Laboratory evaluations were performed in the same core clinical laboratory that is accredited and participates annually in inspections and surveys by the Korean Association of Quality Assurance for Clinical Laboratories. Blood concentrations of glucose, TC, HDL-cholesterol, and TG were measured using the enzyme method (ADVIA 1650 and ADVIA 1800; Siemens Healthineers, Deerfield, IL, USA). Serum concentrations of HDL-cholesterol and TG were determined using enzymatic methods (ADVIA 1650 Chemistry System, Bayer, Leverkusen, Germany). CRP was measured using a turbidimetric assay method (ADVIA 1650 and ADVIA 1800; Siemens Healthineers). HbA1c level was measured by high-performance liquid chromatography (VARIANT II; Bio-Rad Laboratories, Hercules, CA). In addition, the incidence of diabetes was identified by oral glucose tolerance tests, unlike most previous studies.

Definition of T2DM

The endpoint of this follow-up survey was new-onset T2DM, as determined using WHO-based diagnostic criteria14: incident physician-diagnosed T2DM cases were self-reported or based on 8-h fasting plasma glucose (FPG) ≥7.0 mmol/L (126 mg/dL) or HbA1c level ≥6.5% during a median follow-up. Those who had reported currently taking hypoglycemic medications at follow-up were also considered to have new-onset T2DM.

Statistical analysis

As the basic characteristics based on CRP levels and distributions differed by gender, all of the analysis results were stratified by gender. Blood CRP concentrations were classified into tertile groups of normal subjects (non-diabetes group) for each gender, with cut-off points at 0.56, 1.34 mg/dL for men and 0.44, 1.02 mg/dL for women.

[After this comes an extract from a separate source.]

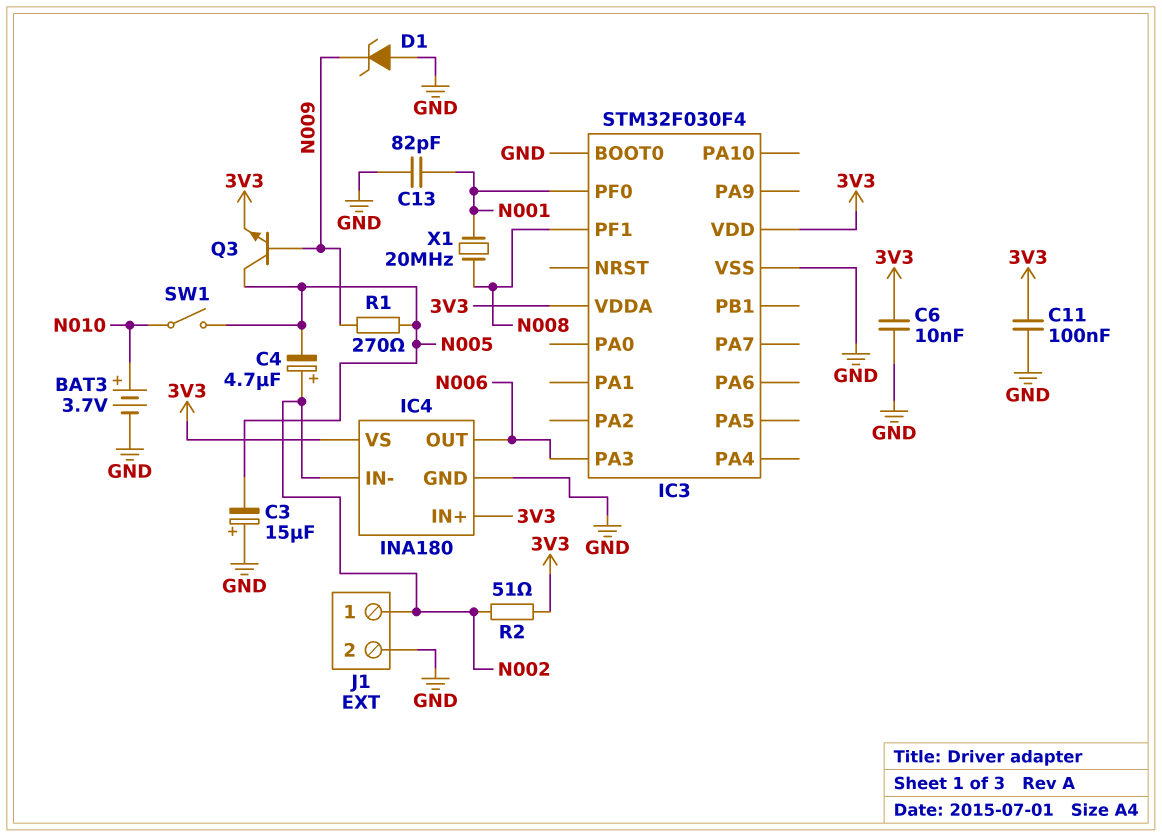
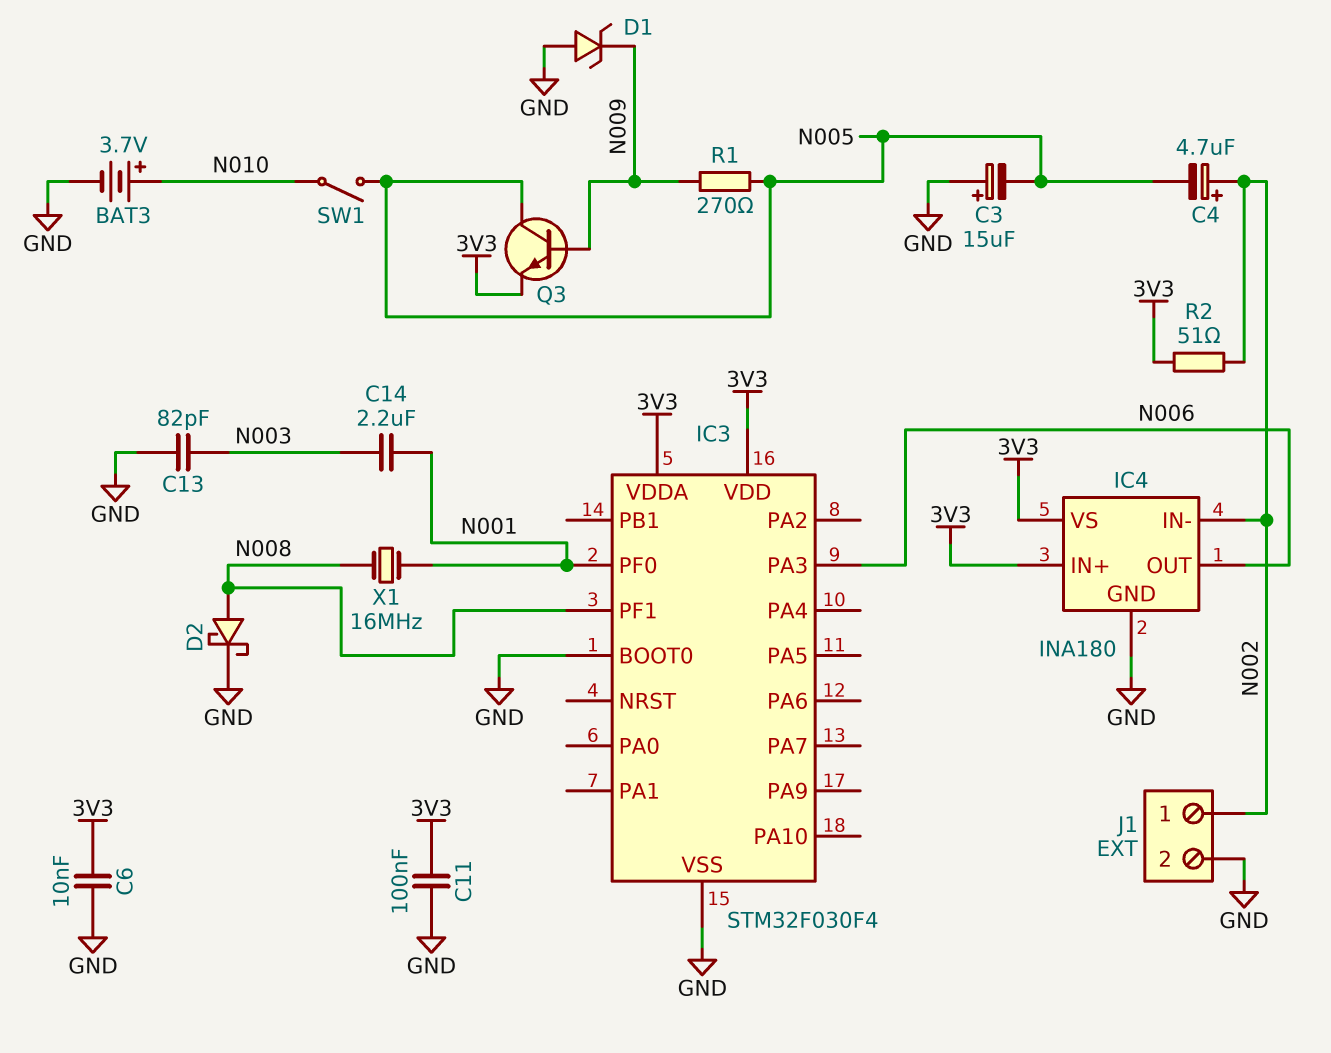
C13: 82pF (GND, N001) -> 82pF (GND, N003)
C14: none -> 2.2uF (N001, N003)
D2: none -> schottky (A N008, K GND)
X1: 20MHz (N001, N008) -> 16MHz (N001, N008)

Kruskal-Wallis for continuous variables, and Chi-square test for categorical variables were used to compare the characteristics of the study participants at baseline by gender-specific tertiles of CRP. Continuous variables were markedly skewed and therefore were expressed as medians (25th, 75th percentiles). The multivariable Cox proportional hazard model was applied to assess the association of baseline CRP with new-onset T2DM. The HRs were calculated as 95% confidence intervals, and the two-sided probability values were <0.05 statistically significant. Model 1 was adjusted for age; model 2 was additionally adjusted for total cholesterol, smoking habits and alcohol consumption, education, family history of diabetes, and region. In addition, the HRs were calculated by age group (≥50 years, <50 years). We assessed heterogeneity between subgroups (men and women, older age (≥50 years) and younger age (<50 years)) using a likelihood ratio test comparing Cox proportional hazard models with and without interaction terms for CRP and gender or age (≥50 years, <50 years)33. The cumulative hazard plot was visualized by gender and age group, and a log-rank test was used to make comparisons between the CRP tertiles. To determine the combined effect of CRP and BMI obesity status or hypertension status, an interaction term was evaluated by including it in the Cox hazard model. P values for the linear trend and for interaction also were calculated. To confirm the assumption of proportional risk, all of the models were evaluated and deemed to be consistent with a model that included time-dependent covariates. All of the statistical analyses were performed with SAS 9.4 (SAS Institute, Cary, NC, USA). P values < 0.05 were considered statistically significant.